[[ PROVIDED TEXT, beginning ]]

Friday, October 12, 2012

Write on the Sound!


Last weekend I had the great privilege of attending the "Write on the Sound" writers' conference in Edmonds, Washington.  It made my head spin with the wealth of information presented.  The view from the location was amazing (of course) and I got to rub elbows with a lot of writers, editors, and various industry folks.

To provide an full overview of the weekend would just be too much to cover here.  I guess I'm just not enough of a journalist.  But overall, I came away with the following jewels of wisdom:

"I am a writer and I'm proud of it!"  The first thing we had to do was to proclaim this openly and verbally.  Though I would've liked to have stated, "I'm a struggling writer and I'm proud of it!" ;)

Not everyone is going to understand what it means to be a writer.  Don't be discouraged when your closest friends or family members don't read your latest creations.  The need to write and create comes from within.  Recognize that and be willing to strengthen the creative self.

The industry is undergoing major changes!  I thought that if I even mentioned electronic publishing or that I would have been kicked out.  It was a pleasant surprise to hear that so many authors are moving in that direction.  Even the Editors are embracing the movement.  However, the big warning from almost everyone was, "Garbage in equals garbage sales!"  In order to be successful at self publishing on electronic media, an author still needs to utilize a professional editor and artist for the cover (and internal illustrations if needed).  Readers will not put up with shoddy work, poor grammar, spelling errors, or in-consistent story flow.  It still takes a bit of an investment to make it all work and to be successful at it.  Point noted!

[[ PROVIDED TEXT, end ]]

EXERCISE INSTRUCTIONS | From the conference post, please list the kinds of people the author mentions rubbing elbows with at the conference.

[[ RECORDED INFORMATION, beginning ]]

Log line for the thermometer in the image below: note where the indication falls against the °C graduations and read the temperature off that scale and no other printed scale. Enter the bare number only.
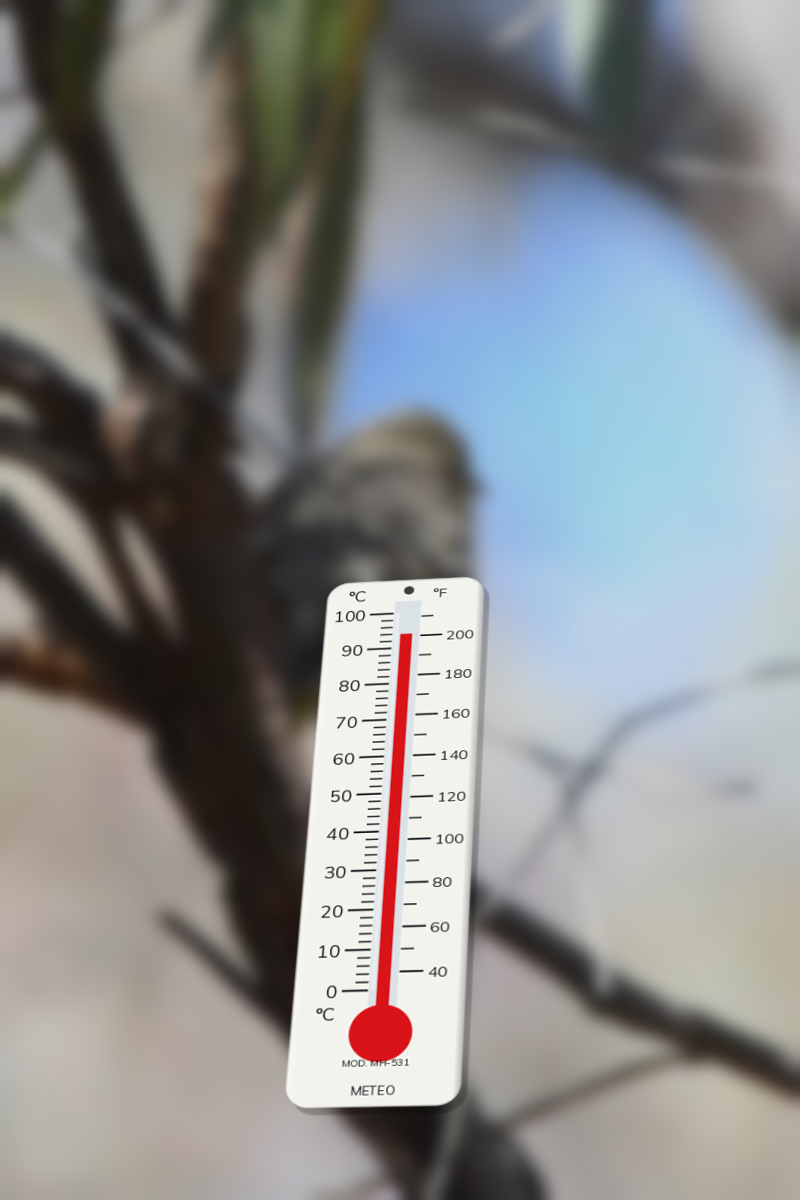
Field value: 94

[[ RECORDED INFORMATION, end ]]

RESPONSE |
- writers
- editors
- various industry folks